Wednesday, December 21, 2011

Speak On What It Is You Cannot Put Into Words: Erik Luers Final Paper Topic

For my final paper, I decided to focus on Godard's poignant voiceover narration in 2 or 3 Things I Know About Her and what it says about language, knowledge, and style. I came to this choice after watching the film again fairly recently, feeling that Godard's internalized monologues to the audience were confessional and sincere. Here was a man wrestling with existential ideas and problems of ontology, admitting that he had so far only been able to grasp a small amount of their entire context.


As a starting-off point, I used David Bordwell's chapter on "Godard and Narration." Originally, I wanted to use Bordwell's theory that Godard's films invite interpretation but defy analysis as my thesis but, after wrestling with it and giving it much thought, I realized that I didn't agree with him. Still, Bordwell makes some good points in the chapter that I felt helped me shape my own argument.


I was also amused by the irony of the narration in 2 or 3 Things, by the fact that, for a film that breaks down language and questions its everlasting constrictive abilities, it so expertly employs words to describe situations that may very well be deemed indescribable. If "language is the house man lives in," 2 or 3 Things features Godard coming to terms with and challenging that impenetrable fact.
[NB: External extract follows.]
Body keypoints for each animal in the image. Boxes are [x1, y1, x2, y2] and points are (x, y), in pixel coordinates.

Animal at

We are bound by words, but we will nonetheless use them to describe our situation thoroughly. Below is an excerpt from my final paper:




There is an irony at work in Godard's choice to employ his narration over 2 or 3 Things, a film which, quite explicitly, makes a case for the oppressive ability of language. A key theme in many of his films, Godard uses the essence of language and its inability to completely describe thought as a mirroring of the human condition, the boundaries put in place by one binding the expressive abilities of the other. When, early in the film, Juliette's son curiously asks his waking mother to define 'language', Juliette responds quite matter-of-factly, “language is the house man lives in.” The film backs up this claim with scenes of her husband's obsession with the transcribing of political audio soundbytes, and the inclusion of two befuddled men, seemingly existing in another movie entirely, aroused by a constant barrage of knowledge through books. Godard appears to be implying that although language is a necessary and infinite tool, it lacks the ability to describe the indescribable, to give meaning and authenticity to the wordless. His films, often filled with what Bordwell deems “transtextuality”, that is, “citations, allusions, borrowings” (312), emphasize the narrative's need for an unobtainable degree of knowledge. By presenting close-ups of book covers sporting didactic titles, he engulfs the viewer in the onslaught. Man's greatest insecurity is that he may never learn quite enough.
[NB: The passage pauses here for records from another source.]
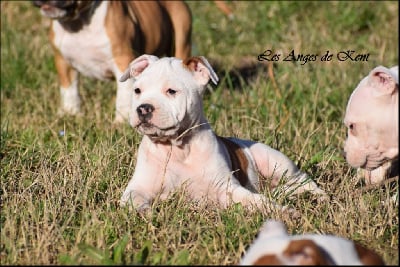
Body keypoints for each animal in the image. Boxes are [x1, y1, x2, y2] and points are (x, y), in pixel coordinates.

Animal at [32, 0, 192, 123]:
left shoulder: (122, 60)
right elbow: (69, 90)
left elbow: (123, 95)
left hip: (181, 40)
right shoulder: (63, 62)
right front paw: (70, 113)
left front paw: (121, 121)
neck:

This idea is particularly true given 2 or 3 Things' most famously linguistic scene approximately twenty-five minutes into the film. Sitting in a cafe by herself, relaxing with a glass of Coca-Cola, Juliette glances at another woman reading a hip 60s fashion periodical. Godard shows us this woman's enamored face while providing us with shots of the magazine's colorful pages, each featuring women in chic attire and cosmetic overstatements (i.e. the woman with the United Kingdom-inspired lipstick). As Juliette glances over, Godard's questioning narration kicks in, asking how it is possible to accurately describe the scene unfolding before our very eyes. Does the word 'magazine' efficiently describe what it is? How can descriptive language sum up not only mood, but essence? At the aforementioned garage scene later in the film, Godard again prompts us to remain wary of the restricted fundamentals of this man-made communication system. While we observe Juliette at the garage greeting her husband lovingly, there is something that occurs between them, between them and their placement on the Earth, that is beyond language and conceptualization. Godard's voiceover, comically enough, realizes its uselessness even as it continues forward; the director admits that he cannot do much more than relate it to Faulkner. Since the spelling out of that which is instinctively organic is reckoned useless, no one therefore bothers to attempt the task. Language supplies us with the illusion of thought, of the comfort of placing the enormity of the universe into a few common phrases. By doing so, it teaches us less about the world and rather more about man's never-quite-complete definition of it.